My boss in his email signature has the phrase, “Incremental improvement is better than postponed perfection” (and I’ll get some brownie points for shouting him out on the podcast here…). But that’s a mantra that I think fits really well with customer experience and enterprise. That you don’t have to have that perfect process the day that you go live with the solution, start making those improvements now, and that’s going to increase the likelihood that you’re going to increase your customer retention, and then you’re able to build on that over time.
And you can tie that in with your more traditional channels. So oddly enough, using the Domino’s example, I’ve got a marketing automation email that I received today from Domino’s promoting their $7.99 if you order two large pizzas or something like that. So it’s even though we talked about them going this non-traditional route, not promoting like the other TV commercials, their standard promotions or what prices you’re going to get for what pizza, they’re able to still do those more traditional promotions through traditional marketing channels and have that all tied into a larger strategy. So you can still engage with your customers on multiple fronts doing the traditional pieces and some of the non-traditional pieces as well.
(Jeremy Cross) Yeah, I think what is interesting about watching the Domino’s story is that it continues to evolve. You’re right; they take a step and then they expand upon that. They didn’t do it all at once. And like you said, they started with brick-and-mortar stores and they started with their product … they started with their pizza.
You know, they started from those pieces and then they realized, let’s go ahead and create a pizza tracker. And then that pizza tracker revolutionized — it had not been done before.

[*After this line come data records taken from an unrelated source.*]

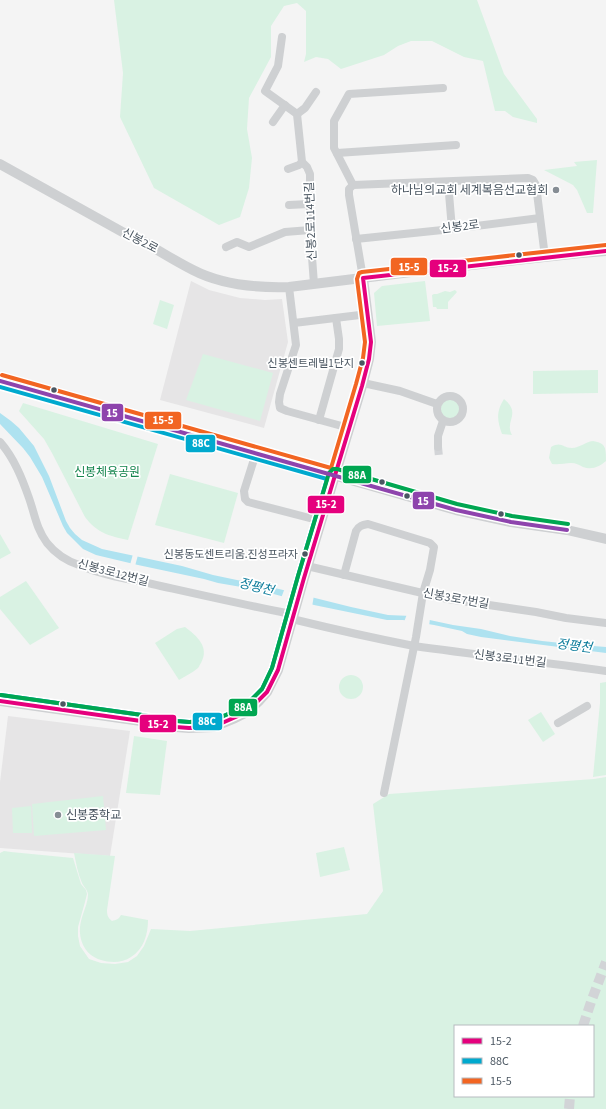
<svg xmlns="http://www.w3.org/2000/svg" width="606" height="1109" font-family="'Source Sans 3','Noto Sans KR',sans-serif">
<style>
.education{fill:#e6e5e6}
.green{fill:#d9f2e3;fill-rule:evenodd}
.water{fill:#aee2f0}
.pier{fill:#f4f4f4}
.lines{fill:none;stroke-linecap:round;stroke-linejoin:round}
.minor-tunnel{stroke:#d2d4d7;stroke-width:8;stroke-dasharray:8 4;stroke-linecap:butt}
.tertiary-tunnel{stroke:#d2d4d7;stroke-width:10;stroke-dasharray:10 5;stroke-linecap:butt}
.minor{stroke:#ced0d2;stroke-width:8}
.tertiary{stroke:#ced0d2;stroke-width:10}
.bus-1-casing{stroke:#fff;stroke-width:7}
.bus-2-casing{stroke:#fff;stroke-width:7}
.bus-3-casing{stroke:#fff;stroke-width:7}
.bus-4-casing{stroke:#fff;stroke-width:7}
.bus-5-casing{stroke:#fff;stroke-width:7}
.bus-1{stroke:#e5007d;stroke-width:4}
.bus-2{stroke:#00a9ce;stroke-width:4}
.bus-3{stroke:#f26522;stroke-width:4}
.bus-4{stroke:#00a651;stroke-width:4}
.bus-5{stroke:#8e44ad;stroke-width:4}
.poi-dot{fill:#868d94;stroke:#fff;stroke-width:1.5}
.bus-dot{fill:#4a5661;stroke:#fff;stroke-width:1.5}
.labels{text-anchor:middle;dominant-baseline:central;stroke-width:3.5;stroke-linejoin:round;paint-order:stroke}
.bus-label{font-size:11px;fill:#4a5661;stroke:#fff;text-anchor:end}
.poi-label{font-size:12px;fill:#4a5661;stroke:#fff;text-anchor:end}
.street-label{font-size:12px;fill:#4a5661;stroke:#fff}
.park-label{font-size:12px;fill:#17864f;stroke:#fff}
.water-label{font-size:13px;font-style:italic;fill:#0c7c9b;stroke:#fff}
.line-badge{stroke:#fff;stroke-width:1.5}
.badge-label{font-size:11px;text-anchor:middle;font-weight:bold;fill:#fff}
</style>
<rect width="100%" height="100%" fill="#f4f4f4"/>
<g class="education">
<path d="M191 281 209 290 240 298 265 300 282 299 288 342 264 428 160 400Z"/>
<path d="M8 716 130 731 110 856 0 848V782Z"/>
</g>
<g class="green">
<path d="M114 0H477L504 74 537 119V123L513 117 505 111H495L483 61 464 57 432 41H411L398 46 384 55 341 69 328 59 316 57 304 62 306 54V11L297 3 284 6 271 26V57L249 98 247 129 252 158 249 188 240 217 219 225 154 188 120 117 123 73Z"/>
<path d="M597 160 593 213H587L577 190 573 185 544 170 577 166 574 162Z"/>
<path d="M425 281 430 321 377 326 374 293 382 286Z"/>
<path d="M455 290 457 292 448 302V309H437L436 307H433L432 295 434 294H437L445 291 450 292Z"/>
<path d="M160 300 174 305 167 329 153 324Z"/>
<path d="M203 354 273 373 260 421 186 400Z"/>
<path d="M598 370V393L533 394V371Z"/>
<circle cx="450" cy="409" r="13"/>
<path d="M504 399C522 414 504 421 512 435L502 434C497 420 496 412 504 399Z"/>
<path d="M23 403 158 444 128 540C109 536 97 533 85 517L52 453 44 439 19 411Z"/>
<path d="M593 441C606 443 606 448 606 461 599 467 592 470 583 467 579 465 576 463 571 463 565 463 559 465 552 464L549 458 551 447C562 441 562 448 572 448 579 448 585 442 593 441Z"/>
<path d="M170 474 238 493 224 543 155 525Z"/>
<path d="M0 534 11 553 0 559Z"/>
<path d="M26 581 59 628 30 645 0 609V597Z"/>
<path d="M185 627C197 636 210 647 201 663 200 664 199 667 198 668 192 673 185 676 179 680L155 643 177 629Z"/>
<circle cx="351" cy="687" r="12"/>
<path d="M606 682V775L593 777 600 703V683Z"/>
<path d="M541 712 555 734 543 742 528 720Z"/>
<path d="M134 736 167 741 160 795 126 793Z"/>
<path d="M606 777V1109H0V853L4 851 11 852 73 858 81 884 86 890 87 894 85 902 78 927V936L80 946 89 959 101 963 115 964 128 962 137 956 144 946 151 929 190 931 367 914 383 891 373 804 389 794 594 779ZM455 1026H593V1096H455Z"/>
<path d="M103 796 106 830 34 836 32 804Z"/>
<path d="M31 806 32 833H13L12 808Z"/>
<path d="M344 847 350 870 320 877 316 853Z"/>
<path d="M74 853 115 856 107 910C107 915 108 918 112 921 116 920 119 919 121 915L148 920C148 934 144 949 131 957 123 963 110 963 101 960 84 955 77 938 81 921 83 912 88 903 88 894 87 889 84 887 82 883 78 874 76 863 74 853Z"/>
</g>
<path class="water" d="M0 413 11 421 19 428 34 446 49 476 66 521 70 528 75 534 82 540 102 549 182 566 213 575 279 589 351 607 388 615 411 616 453 625 481 629 510 636 542 641 581 645 606 647V653L481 637 467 634 462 631 434 625 403 620H387L314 605 259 590 218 583 204 579 138 565 96 555 83 549 67 533 63 526 42 477 30 457 23 448 0 424Z"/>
<g class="pier">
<path d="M133 554 138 555 135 566 130 565Z"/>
<path d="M285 588 314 595 312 607 281 598Z"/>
<path d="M407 614 430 618 429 627 404 622Z"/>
</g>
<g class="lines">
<path class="minor-tunnel" d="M438 447 439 457"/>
<g class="tertiary-tunnel">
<path d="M583 1026 591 1002 606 962"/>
<path d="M569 1109 570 1096"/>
</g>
<g class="minor">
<path d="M282 37 278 66 265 91 297 114 302 162 307 167 310 174V230L314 284"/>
<path d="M297 114 305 108 316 92"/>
<path d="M273 122 285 105"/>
<path d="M337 153 456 145"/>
<path d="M288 169 299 165 302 162"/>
<path d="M448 182 452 229"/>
<path d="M353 185 334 148V121L349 94 443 88"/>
<path d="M289 205 309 204"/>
<path d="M356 239 452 229 540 218"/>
<path d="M226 247 237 242 249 247 285 232 310 230"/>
<path d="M363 278 349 195V189L353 185 528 178 533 180 536 185 545 257"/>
<path d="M289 287 296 345 280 394 279 402 280 408 287 411 349 428"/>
<path d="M294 323 368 314"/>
<path d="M363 383 400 391 437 404"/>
<circle cx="450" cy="409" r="13"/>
<path d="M319 420 339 349V339L336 318"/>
<path d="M0 442C14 458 22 478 29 498 35 515 36 528 47 543 55 553 67 561 79 565 102 575 128 579 152 584 197 594 241 604 286 613L292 619C333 629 373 638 414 646 478 655 542 662 606 671"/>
<path d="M438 447V436L443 421"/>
<path d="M256 453 244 491 245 499 248 502 321 521"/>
<path d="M307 566 448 599 536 612 566 618 606 623"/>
<path d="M344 575 356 531C359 526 362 525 368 524L430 543 434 547 430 570 423 593 416 637 384 793"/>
<path d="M558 723 587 706"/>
</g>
<g class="tertiary">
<path d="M0 164 126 234 134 236C153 247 173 260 193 270 222 285 257 288 289 287L435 269 581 253 606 251"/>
<path d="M0 381 190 434 456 510 511 522 567 530 606 539"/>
<path d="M0 701 141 721 176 727 189 728 213 727 235 718 247 712 259 701 267 692 278 670 304 578 362 386 369 359 371 342 363 278"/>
</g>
<defs>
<path id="bus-1" d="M0 701 141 721 176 727 189 728 213 727 247 712 267 692 278 670 304 578 362 386 369 359 371 342 363 278 606 251"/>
<path id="bus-2" d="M0 387 327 479 298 576 272 668 262 689 244 707 212 721 189 722 177 721 142 715 1 695"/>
<path id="bus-3" d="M2 375 331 468 356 384 363 358 365 342 357 279 359 273 362 272 606 245"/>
<path id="bus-4" d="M1 695 142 715 177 721 189 722 212 721 244 707 262 689 272 668 298 576 329 473 333 469H337L457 504 512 516 568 524"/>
<path id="bus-5" d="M0 381 456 510 511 522 567 530"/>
</defs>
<use href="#bus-1" class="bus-1-casing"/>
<use href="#bus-2" class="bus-2-casing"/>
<use href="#bus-3" class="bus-3-casing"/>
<use href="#bus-4" class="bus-4-casing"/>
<use href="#bus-5" class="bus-5-casing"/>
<use href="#bus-1" class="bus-1"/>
<use href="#bus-2" class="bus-2"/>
<use href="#bus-3" class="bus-3"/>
<use href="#bus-4" class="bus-4"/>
<use href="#bus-5" class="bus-5"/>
</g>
<g class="poi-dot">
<circle cx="556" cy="190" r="4"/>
<circle cx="58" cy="815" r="4"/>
</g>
<g class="bus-dot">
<circle cx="519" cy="255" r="3.5"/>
<circle cx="362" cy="363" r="3.5"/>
<circle cx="54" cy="390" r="3.5"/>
<circle cx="382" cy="482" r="3.5"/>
<circle cx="407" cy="496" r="3.5"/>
<circle cx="501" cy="514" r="3.5"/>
<circle cx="305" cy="554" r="3.5"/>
<circle cx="63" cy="704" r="3.5"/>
</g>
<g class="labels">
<g class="bus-label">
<text x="354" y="363">신봉센트레빌1단지</text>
<text x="298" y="554">신봉동도센트리움.진성프라자</text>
</g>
<g class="poi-label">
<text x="548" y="190">하나님의교회 세계복음선교협회</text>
<text x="66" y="815" text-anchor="start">신봉중학교</text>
</g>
<g class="street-label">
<text transform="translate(311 221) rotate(-92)">신봉2로114번길</text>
<text transform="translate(460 227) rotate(-7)">신봉2로</text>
<text transform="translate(140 241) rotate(28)">신봉2로</text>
<text transform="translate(113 573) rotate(15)">신봉3로12번길</text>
<text transform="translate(456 599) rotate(10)">신봉3로7번길</text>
<text transform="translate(510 659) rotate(7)">신봉3로11번길</text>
</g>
<g class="park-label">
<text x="107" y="472">신봉체육공원</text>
</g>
<g class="water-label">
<text transform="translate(256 587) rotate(14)">정평천</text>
<text transform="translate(574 646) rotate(7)">정평천</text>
</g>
</g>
<g class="line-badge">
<rect x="390" y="257" width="38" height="19" rx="4" fill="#f26522"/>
<rect x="429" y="259" width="38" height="19" rx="4" fill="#e5007d"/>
<rect x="101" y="403" width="23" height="19" rx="4" fill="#8e44ad"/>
<rect x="144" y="411" width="38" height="19" rx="4" fill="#f26522"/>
<rect x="185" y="434" width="31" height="19" rx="4" fill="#00a9ce"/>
<rect x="342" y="465" width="30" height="19" rx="4" fill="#00a651"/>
<rect x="412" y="491" width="23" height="19" rx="4" fill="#8e44ad"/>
<rect x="307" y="495" width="38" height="19" rx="4" fill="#e5007d"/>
<rect x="228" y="698" width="30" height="19" rx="4" fill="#00a651"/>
<rect x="192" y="712" width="31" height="19" rx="4" fill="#00a9ce"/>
<rect x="139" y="714" width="38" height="19" rx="4" fill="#e5007d"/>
</g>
<g class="badge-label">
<text x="409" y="271">15-5</text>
<text x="448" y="272">15-2</text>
<text x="112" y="417">15</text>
<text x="163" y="424">15-5</text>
<text x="201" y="447">88C</text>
<text x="357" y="479">88A</text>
<text x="423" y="505">15</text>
<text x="326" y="508">15-2</text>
<text x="243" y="711">88A</text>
<text x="207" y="725">88C</text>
<text x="158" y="728">15-2</text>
</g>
<rect x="454" y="1025" width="140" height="72" fill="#ffffff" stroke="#b7bbc0"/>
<rect x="462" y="1038" width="20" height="6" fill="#e5007d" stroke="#b7bbc0"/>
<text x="490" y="1045" font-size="12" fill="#4a5661">15-2</text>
<rect x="462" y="1058" width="20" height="6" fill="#00a9ce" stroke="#b7bbc0"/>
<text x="490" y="1065" font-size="12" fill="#4a5661">88C</text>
<rect x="462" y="1078" width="20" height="6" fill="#f26522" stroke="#b7bbc0"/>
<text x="490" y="1085" font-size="12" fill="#4a5661">15-5</text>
</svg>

And then that led to other investments in their mobile application or in the digital experience because they looked at data.
I mean, if you want to consider them [Domino’s] and looking at their digital transformation, it has been data driven from the beginning. So whether that is from the consumer feedback that prompted them to change their product … then they looked at where are orders coming from, how are we getting our orders? And when they realized that they were getting them digitally, they went all-in. They revolutionized that experience, but they didn’t do it all at once. They looked at the data. They said, let’s make these changes. And it’s been a very interesting thing to see where their story has gone from each of those decisions that they’ve made. So I have to say, I’m finding it to be very interesting to see where they’re going to go next and definitely think that they are a winner within the CX space.
(Jeremy Cross) So, like I said at the beginning of the episode, we really wanted to focus on winners and losers, who’s leading and who’s lagging behind when it comes to CX. And we hope that in this particular episode we’ve given you a glimpse into something as unexpected as Domino’s can go from being laggards within their own industry — in fact, being considered one of the worst within their own industry — to within a 10-year timespan leading their industry; not because they’re just focused on product, but because they started to focus on customer experience.
(Ryan Kubec) Yes, absolutely.
(Jeremy Cross) So with that, thank you again for listening today. This is Jeremy and Ryan, and we hope to see you back on our next episode. Thanks.